As a baby, it's recommended to feed3 times a day but honestly, l fed crickets morning and night and had greens mix availible all day. Rule of thumb is feed as much live pray as they can eat in 5-10 minutes.
Yoda was eating a tub of crickets every second day. about 30 crickets morning and night - however, he was a petshop baby and i think he was barely getting enough food to survive, so l think he was eating like an absolute pig to make up for it. Crickets etc must be no bigger than the space beween their eyes. Dice up all greens/salad - i finely diced apples, carrot ect - anything hard as l was very concerned about impaction.
This is the "bible", guide l use. I also use alot of edible olans and herbs http://carolinadesignerdragons.com/common/docs/food_list.pdf


----------



## Chris (Aug 28, 2011)

Records for this task -
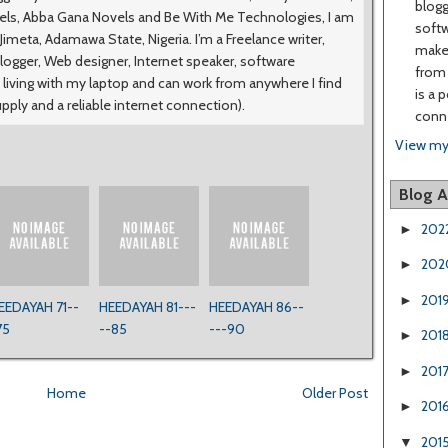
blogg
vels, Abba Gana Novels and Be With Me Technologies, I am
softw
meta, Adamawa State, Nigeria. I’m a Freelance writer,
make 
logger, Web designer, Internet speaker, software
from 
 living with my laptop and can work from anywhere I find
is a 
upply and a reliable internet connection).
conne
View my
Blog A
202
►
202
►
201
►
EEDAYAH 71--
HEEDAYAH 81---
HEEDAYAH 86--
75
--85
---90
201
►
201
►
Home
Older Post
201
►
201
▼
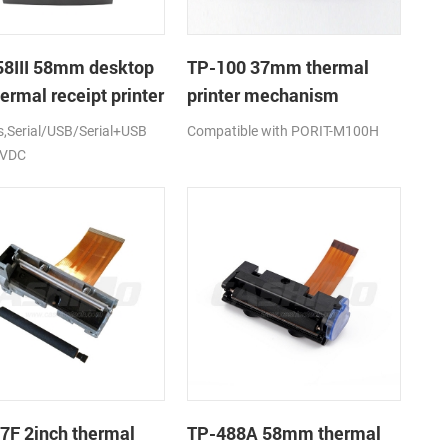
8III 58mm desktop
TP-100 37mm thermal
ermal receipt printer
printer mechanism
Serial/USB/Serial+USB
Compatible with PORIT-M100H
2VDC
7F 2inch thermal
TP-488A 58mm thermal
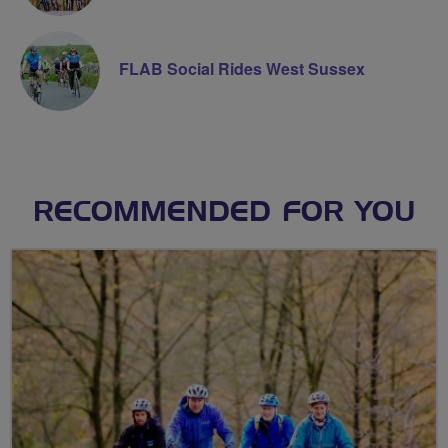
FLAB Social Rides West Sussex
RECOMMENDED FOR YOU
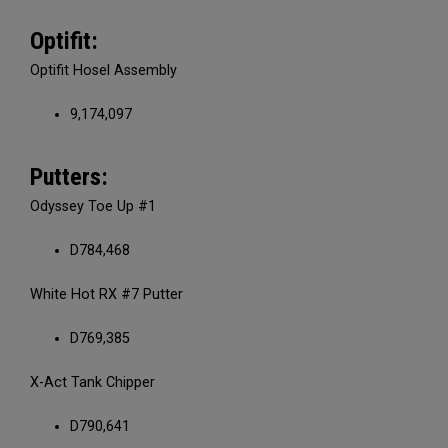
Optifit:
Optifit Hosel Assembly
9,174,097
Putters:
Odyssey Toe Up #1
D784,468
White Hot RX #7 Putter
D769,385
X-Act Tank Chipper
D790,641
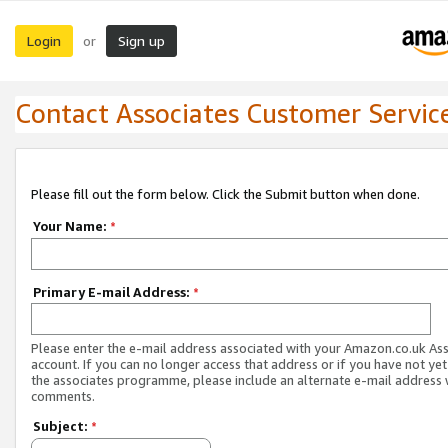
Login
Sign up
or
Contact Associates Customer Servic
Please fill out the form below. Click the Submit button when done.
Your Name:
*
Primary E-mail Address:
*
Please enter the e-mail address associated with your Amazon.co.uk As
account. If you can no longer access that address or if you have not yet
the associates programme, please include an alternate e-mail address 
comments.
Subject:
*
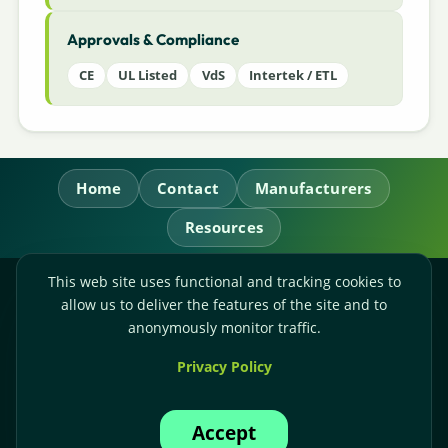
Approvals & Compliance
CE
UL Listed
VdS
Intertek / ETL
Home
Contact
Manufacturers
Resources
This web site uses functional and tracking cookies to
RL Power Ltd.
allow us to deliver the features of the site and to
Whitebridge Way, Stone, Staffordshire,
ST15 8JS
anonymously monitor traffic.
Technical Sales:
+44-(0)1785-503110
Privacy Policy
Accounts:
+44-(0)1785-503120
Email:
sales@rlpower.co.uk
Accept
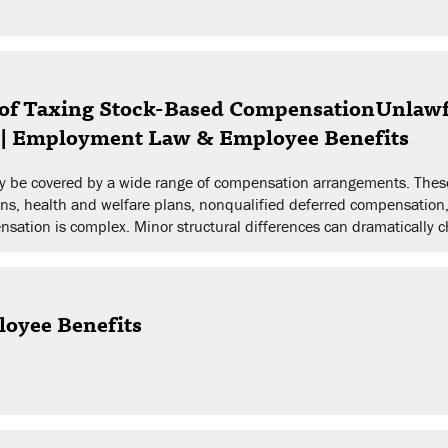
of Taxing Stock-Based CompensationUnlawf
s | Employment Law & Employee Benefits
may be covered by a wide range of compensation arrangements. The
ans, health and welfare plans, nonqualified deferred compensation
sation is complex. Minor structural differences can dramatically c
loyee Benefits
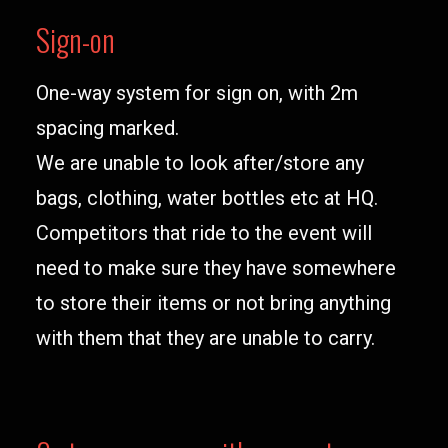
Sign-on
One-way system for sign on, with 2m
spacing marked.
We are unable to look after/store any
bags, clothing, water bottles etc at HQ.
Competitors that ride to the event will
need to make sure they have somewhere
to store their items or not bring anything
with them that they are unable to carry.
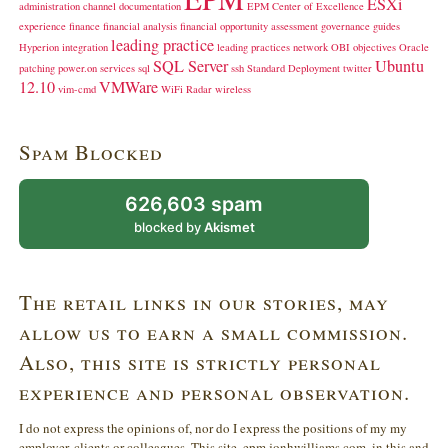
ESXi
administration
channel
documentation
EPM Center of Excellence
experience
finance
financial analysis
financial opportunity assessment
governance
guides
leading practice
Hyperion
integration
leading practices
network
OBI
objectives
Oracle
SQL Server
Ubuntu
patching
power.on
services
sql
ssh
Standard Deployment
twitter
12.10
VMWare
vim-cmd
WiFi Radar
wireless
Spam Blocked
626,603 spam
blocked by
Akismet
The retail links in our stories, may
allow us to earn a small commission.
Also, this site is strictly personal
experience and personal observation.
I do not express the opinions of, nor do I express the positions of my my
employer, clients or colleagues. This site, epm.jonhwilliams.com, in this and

Directions -
• 1. Output the part of the feeding post between "Yoda was eating" and "concerned about impaction.", inclusive, without any changes.
• 2. Return the lines of the records from the line holding "Approvals & Compliance" through the end of the records, inclusive, reproduced verbatim. Omit the pictures from your answer.
The feeding post and the records were taken from unrelated sources.

Solution list -
• 1.
Yoda was eating a tub of crickets every second day. about 30 crickets morning and night - however, he was a petshop baby and i think he was barely getting enough food to survive, so l think he was eating like an absolute pig to make up for it. Crickets etc must be no bigger than the space beween their eyes. Dice up all greens/salad - i finely diced apples, carrot ect - anything hard as l was very concerned about impaction.

• 2.
Approvals & Compliance
CE
UL Listed
VdS
Intertek / ETL
Home
Contact
Manufacturers
Resources
This web site uses functional and tracking cookies to
RL Power Ltd.
allow us to deliver the features of the site and to
Whitebridge Way, Stone, Staffordshire,
ST15 8JS
anonymously monitor traffic.
Technical Sales:
+44-(0)1785-503110
Privacy Policy
Accounts:
+44-(0)1785-503120
Email:
sales@rlpower.co.uk
Accept
of Taxing Stock-Based CompensationUnlawf
s | Employment Law & Employee Benefits
may be covered by a wide range of compensation arrangements. The
ans, health and welfare plans, nonqualified deferred compensation
sation is complex. Minor structural differences can dramatically c
loyee Benefits
Sign-on
One-way system for sign on, with 2m
spacing marked.
We are unable to look after/store any
bags, clothing, water bottles etc at HQ.
Competitors that ride to the event will
need to make sure they have somewhere
to store their items or not bring anything
with them that they are unable to carry.
ESXi
administration
channel
documentation
EPM Center of Excellence
experience
finance
financial analysis
financial opportunity assessment
governance
guides
leading practice
Hyperion
integration
leading practices
network
OBI
objectives
Oracle
SQL Server
Ubuntu
patching
power.on
services
sql
ssh
Standard Deployment
twitter
12.10
VMWare
vim-cmd
WiFi Radar
wireless
Spam Blocked
626,603 spam
blocked by
Akismet
The retail links in our stories, may
allow us to earn a small commission.
Also, this site is strictly personal
experience and personal observation.
I do not express the opinions of, nor do I express the positions of my my
employer, clients or colleagues. This site, epm.jonhwilliams.com, in this and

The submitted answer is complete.